Malware details
- Classification: Trojan horse
- Family: DNSChanger
- Isolation date: November 8, 2011
- Origin: Estonia
- Author: Rove Digital

Technical details
- Platforms: Windows, OSX

= DNSChanger =

Computer malware

DNSChanger is a DNS-hijacking trojan horse. The work of an Estonian company known as Rove Digital, the malware infected computers by modifying a computer's DNS entries to point toward its own rogue name servers, which then injected its own advertising into Web pages. At its peak, DNSChanger was estimated to have infected over four million computers, bringing in at least US$14 million in profits to its operator from fraudulent advertising revenue.

Both Windows and Mac OS X variants of DNSChanger were circulated, the latter taking the form of a related trojan known as RSPlug. The FBI raided the malicious servers on November 8, 2011, but they kept the servers up until July 9, 2012 to avoid affected users from losing Internet access.

==Operation==
DNSChanger was distributed as a drive-by download claiming to be a video codec needed to view content on a Web site, particularly appearing on rogue pornography sites.
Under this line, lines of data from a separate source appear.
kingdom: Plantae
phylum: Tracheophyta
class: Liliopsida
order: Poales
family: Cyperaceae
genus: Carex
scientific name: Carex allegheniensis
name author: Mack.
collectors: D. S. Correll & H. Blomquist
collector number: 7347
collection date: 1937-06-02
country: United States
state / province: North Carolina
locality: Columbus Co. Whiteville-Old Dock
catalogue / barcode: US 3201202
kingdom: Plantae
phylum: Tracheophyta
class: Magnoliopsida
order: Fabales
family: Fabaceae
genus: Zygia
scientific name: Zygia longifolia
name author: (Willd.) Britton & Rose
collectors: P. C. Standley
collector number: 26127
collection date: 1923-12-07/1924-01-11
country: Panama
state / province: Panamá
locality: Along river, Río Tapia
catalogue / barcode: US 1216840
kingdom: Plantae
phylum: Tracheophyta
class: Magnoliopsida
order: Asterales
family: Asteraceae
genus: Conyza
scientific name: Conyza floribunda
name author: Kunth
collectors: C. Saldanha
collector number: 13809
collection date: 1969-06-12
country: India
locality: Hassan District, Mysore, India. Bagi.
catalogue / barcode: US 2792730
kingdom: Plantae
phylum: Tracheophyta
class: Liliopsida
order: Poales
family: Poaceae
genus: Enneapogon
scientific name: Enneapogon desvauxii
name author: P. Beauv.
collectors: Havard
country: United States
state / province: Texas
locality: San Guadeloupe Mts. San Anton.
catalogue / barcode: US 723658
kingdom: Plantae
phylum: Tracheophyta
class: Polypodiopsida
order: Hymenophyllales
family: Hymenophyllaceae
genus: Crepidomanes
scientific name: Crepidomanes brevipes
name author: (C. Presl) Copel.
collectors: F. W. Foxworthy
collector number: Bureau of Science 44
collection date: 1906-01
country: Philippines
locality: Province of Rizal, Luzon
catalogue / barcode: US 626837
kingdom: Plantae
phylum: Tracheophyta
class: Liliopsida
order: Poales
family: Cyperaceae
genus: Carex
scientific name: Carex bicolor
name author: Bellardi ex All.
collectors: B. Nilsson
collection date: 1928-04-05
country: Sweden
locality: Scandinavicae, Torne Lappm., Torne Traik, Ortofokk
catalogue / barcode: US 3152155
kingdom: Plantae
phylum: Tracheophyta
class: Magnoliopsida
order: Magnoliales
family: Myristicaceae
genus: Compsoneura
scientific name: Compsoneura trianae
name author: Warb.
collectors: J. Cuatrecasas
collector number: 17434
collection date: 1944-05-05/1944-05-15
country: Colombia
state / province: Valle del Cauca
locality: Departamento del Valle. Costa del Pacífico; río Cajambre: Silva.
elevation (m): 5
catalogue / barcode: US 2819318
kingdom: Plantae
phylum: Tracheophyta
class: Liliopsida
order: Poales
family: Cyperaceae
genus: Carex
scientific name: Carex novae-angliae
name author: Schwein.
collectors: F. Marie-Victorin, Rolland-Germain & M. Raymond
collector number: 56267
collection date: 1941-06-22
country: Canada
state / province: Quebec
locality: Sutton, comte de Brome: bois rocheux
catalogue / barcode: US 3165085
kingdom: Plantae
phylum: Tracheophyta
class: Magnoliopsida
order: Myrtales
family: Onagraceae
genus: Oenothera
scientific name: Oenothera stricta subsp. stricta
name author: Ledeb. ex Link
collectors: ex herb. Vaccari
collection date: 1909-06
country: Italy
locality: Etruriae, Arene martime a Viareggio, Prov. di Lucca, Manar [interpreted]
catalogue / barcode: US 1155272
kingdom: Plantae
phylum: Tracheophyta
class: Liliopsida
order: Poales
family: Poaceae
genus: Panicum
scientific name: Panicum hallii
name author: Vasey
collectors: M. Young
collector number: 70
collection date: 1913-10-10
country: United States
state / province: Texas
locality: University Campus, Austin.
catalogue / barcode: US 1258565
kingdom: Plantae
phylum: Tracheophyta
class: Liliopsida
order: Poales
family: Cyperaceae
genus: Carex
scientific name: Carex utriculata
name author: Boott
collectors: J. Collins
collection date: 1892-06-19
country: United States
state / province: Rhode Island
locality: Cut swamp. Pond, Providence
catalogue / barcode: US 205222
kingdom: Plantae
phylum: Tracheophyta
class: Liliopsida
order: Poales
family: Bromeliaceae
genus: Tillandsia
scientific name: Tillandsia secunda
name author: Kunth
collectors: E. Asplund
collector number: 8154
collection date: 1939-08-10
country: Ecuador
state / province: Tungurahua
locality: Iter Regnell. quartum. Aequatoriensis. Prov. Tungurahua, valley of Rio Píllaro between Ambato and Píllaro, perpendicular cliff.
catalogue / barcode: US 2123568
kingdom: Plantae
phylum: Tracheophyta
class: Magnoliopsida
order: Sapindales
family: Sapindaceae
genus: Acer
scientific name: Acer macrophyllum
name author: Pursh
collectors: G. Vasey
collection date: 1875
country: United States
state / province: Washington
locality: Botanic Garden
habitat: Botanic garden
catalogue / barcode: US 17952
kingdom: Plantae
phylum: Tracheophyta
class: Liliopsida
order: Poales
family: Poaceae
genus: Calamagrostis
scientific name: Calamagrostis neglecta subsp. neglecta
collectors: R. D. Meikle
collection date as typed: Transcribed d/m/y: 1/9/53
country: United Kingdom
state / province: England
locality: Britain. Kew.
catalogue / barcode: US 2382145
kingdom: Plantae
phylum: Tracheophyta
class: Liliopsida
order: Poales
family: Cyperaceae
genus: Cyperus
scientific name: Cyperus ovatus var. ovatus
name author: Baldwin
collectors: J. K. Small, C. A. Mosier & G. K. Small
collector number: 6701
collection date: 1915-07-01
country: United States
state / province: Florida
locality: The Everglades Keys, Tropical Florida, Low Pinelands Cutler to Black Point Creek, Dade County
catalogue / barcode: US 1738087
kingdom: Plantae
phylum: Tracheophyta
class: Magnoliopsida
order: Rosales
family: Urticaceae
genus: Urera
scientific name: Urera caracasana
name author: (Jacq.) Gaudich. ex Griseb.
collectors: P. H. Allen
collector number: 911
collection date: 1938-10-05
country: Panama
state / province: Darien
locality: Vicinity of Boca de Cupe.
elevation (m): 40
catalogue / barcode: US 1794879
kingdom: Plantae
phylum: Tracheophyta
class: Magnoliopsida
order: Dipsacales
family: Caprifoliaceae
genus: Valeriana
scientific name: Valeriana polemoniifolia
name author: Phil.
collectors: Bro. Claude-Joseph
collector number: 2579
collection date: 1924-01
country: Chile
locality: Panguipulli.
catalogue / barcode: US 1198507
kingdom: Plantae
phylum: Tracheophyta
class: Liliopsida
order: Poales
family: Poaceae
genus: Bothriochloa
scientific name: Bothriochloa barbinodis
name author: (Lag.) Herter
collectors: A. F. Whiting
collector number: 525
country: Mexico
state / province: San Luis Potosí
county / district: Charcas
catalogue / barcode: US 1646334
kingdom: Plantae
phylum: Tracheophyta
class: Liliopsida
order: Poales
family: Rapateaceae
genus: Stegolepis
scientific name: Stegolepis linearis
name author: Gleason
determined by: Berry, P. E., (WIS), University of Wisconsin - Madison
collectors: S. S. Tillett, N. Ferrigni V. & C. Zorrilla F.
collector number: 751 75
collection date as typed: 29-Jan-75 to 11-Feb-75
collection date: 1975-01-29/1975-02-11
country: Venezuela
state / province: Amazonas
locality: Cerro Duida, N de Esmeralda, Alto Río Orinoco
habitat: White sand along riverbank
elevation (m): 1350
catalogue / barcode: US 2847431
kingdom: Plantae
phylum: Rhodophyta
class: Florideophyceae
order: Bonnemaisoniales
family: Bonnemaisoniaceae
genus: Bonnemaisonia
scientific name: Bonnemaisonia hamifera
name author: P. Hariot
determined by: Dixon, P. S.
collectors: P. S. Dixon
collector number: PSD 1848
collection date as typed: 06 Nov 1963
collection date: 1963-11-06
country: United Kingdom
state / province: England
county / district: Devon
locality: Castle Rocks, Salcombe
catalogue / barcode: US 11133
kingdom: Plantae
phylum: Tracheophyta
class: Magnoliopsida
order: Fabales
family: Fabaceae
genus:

Once installed, the malware then modified the system's Domain Name System (DNS) configuration, pointing them to rogue name servers operated through affiliates of Rove Digital. These rogue name servers primarily substituted advertising on Web pages with advertising sold by Rove. Additionally, the rogue DNS server redirected links to certain Web sites to those of advertisers, such as, for example, redirecting the IRS Web site to that of a tax preparation company. The effects of DNSChanger could also spread itself to other computers within a LAN by mimicking a DHCP server, pointing other computers toward the rogue DNS servers. In its indictment against Rove, the United States Department of Justice also reported that the rogue servers had blocked access to update servers for antivirus software.

==Shutdown and interim DNS servers==
On October 1, 2011, as part of Operation Ghost Click (a collaborative investigation into the operation), the United States Attorney for the Southern District of New York announced charges against six Estonian nationals and one Russian national connected to DNSChanger and Rove Digital for wire fraud, computer intrusion, and conspiracy. Estonian authorities made arrests, and the FBI seized servers connected to the malware located in the United States.

Due to concerns by FBI agents that users still infected by DNSChanger could lose Internet access if the rogue DNS servers were shut down entirely, a temporary court order was obtained to allow the Internet Systems Consortium to operate replacement servers, which would serve DNS requests from those who had not yet removed the infection, and to collect information on those still infected in order to promptly notify them about the presence of the malware. While the court order was set to expire on March 8, 2012, an extension was granted until July 9, 2012, due to concerns that there were still many infected computers. F-Secure estimated on July 4, 2012, that at least 300,000 computers were still infected with the DNSChanger malware, 70,000 of which were located in the United States. The interim DNS servers were officially shut down by the FBI on July 9, 2012.

Impact from the shutdown was considered to be minimal, due in part to major Internet service providers providing temporary DNS services of their own and support to customers affected by DNSChanger. and informational campaigns surrounding the malware and the impending shutdown. These included online tools that could check for the presence of DNSChanger, while Google and Facebook provided notifications to visitors of their respective services who were still affected by the malware. By July 9, 2012, F-Secure estimated that the number of remaining DNSChanger infections in the U.S. had dropped from 70,000 to 42,000.